Top of Data for the task

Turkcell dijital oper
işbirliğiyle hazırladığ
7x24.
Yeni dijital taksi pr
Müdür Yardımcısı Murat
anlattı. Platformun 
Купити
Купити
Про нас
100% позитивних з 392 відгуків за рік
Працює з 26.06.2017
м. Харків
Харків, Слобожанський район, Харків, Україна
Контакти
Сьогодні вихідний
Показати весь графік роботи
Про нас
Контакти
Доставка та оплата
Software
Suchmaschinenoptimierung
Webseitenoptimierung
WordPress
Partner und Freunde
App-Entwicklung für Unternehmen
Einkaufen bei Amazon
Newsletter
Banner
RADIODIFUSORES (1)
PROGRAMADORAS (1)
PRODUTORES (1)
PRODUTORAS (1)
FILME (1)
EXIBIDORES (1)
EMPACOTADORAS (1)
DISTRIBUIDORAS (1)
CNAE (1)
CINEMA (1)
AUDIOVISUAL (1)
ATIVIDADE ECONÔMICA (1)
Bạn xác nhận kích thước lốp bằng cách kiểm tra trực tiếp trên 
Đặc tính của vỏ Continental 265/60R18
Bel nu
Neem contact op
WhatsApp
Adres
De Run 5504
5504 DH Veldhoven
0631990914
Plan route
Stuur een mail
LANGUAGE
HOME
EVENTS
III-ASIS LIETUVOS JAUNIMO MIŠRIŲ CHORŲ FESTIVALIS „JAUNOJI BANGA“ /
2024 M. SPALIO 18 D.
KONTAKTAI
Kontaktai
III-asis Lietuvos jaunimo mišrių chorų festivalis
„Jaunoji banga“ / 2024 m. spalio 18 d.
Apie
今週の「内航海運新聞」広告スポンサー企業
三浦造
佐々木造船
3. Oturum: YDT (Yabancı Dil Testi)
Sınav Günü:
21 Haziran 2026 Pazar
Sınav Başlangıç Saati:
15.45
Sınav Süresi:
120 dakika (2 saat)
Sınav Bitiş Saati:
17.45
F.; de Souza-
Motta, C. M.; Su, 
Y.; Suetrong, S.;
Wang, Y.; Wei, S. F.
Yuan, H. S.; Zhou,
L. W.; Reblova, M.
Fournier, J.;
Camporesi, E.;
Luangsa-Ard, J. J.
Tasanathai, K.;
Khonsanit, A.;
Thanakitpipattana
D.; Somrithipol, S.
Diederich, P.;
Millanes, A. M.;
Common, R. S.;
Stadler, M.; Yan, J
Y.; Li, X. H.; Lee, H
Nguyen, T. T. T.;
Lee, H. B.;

Bottom of Data for the task
Top of Data for the task

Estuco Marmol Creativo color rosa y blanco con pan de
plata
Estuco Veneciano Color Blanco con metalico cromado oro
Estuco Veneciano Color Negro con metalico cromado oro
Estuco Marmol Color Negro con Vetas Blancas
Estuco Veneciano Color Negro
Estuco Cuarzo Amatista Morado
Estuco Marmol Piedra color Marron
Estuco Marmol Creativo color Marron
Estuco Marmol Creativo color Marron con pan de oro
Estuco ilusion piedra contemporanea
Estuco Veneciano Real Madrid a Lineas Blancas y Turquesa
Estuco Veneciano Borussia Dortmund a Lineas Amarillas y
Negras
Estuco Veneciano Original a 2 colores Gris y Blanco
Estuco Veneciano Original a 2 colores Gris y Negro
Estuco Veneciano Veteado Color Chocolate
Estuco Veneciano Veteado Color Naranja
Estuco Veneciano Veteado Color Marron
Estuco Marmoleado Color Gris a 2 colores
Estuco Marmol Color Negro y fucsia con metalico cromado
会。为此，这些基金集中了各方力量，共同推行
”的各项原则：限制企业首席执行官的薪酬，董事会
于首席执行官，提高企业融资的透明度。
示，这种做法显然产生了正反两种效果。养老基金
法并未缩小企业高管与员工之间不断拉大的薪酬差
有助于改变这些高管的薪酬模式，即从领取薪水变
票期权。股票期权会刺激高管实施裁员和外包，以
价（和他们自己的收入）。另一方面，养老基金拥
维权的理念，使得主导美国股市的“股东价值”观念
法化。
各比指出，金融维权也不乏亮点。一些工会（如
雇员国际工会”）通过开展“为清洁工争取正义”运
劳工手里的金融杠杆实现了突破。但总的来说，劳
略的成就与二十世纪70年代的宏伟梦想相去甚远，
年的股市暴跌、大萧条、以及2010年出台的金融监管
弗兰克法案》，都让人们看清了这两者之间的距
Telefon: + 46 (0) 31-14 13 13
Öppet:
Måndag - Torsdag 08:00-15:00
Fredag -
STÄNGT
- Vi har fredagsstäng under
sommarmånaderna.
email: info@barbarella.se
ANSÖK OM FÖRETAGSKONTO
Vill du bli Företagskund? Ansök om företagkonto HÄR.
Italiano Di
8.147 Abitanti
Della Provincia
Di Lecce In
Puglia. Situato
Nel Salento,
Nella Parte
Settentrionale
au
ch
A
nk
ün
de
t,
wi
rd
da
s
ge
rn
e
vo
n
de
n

Bottom of Data for the task
Top of Data for the task

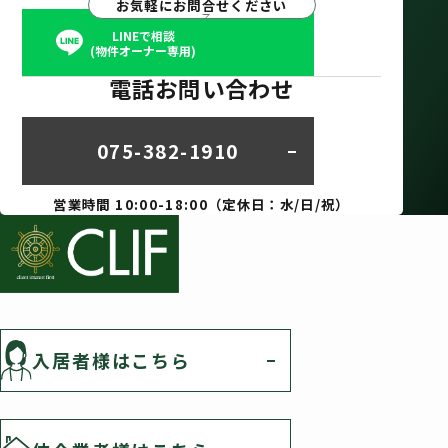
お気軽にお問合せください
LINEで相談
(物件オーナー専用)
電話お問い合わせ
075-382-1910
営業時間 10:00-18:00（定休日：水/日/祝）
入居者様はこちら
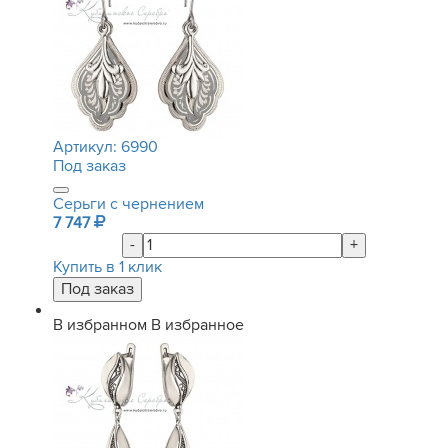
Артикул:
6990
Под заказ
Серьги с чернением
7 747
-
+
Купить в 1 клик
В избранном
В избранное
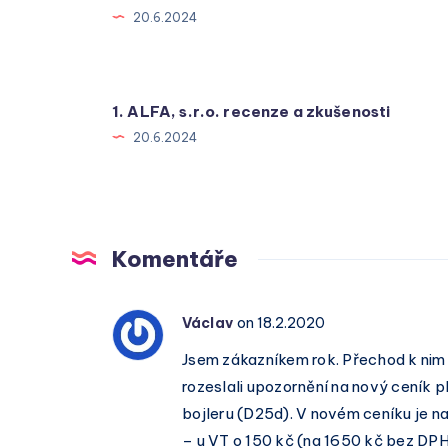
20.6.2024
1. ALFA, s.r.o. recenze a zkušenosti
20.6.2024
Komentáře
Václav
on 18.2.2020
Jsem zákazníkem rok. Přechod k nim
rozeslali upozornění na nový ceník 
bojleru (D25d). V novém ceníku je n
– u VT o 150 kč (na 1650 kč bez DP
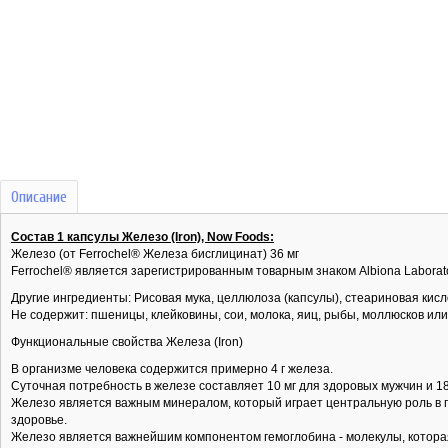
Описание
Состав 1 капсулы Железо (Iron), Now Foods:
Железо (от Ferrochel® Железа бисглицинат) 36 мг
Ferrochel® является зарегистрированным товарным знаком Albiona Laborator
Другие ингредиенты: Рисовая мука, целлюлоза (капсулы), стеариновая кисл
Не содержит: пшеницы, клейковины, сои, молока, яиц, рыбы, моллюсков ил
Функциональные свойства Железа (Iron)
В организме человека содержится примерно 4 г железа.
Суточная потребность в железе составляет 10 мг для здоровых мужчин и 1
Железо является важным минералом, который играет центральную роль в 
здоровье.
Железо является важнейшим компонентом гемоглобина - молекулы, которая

Bottom of Data for the task

◆ **About this exercise**:
Show every line in the records above that contains the word "Ferrochel".

◆ **Exercise output**:
Железо (от Ferrochel® Железа бисглицинат) 36 мг
Ferrochel® является зарегистрированным товарным знаком Albiona Laborator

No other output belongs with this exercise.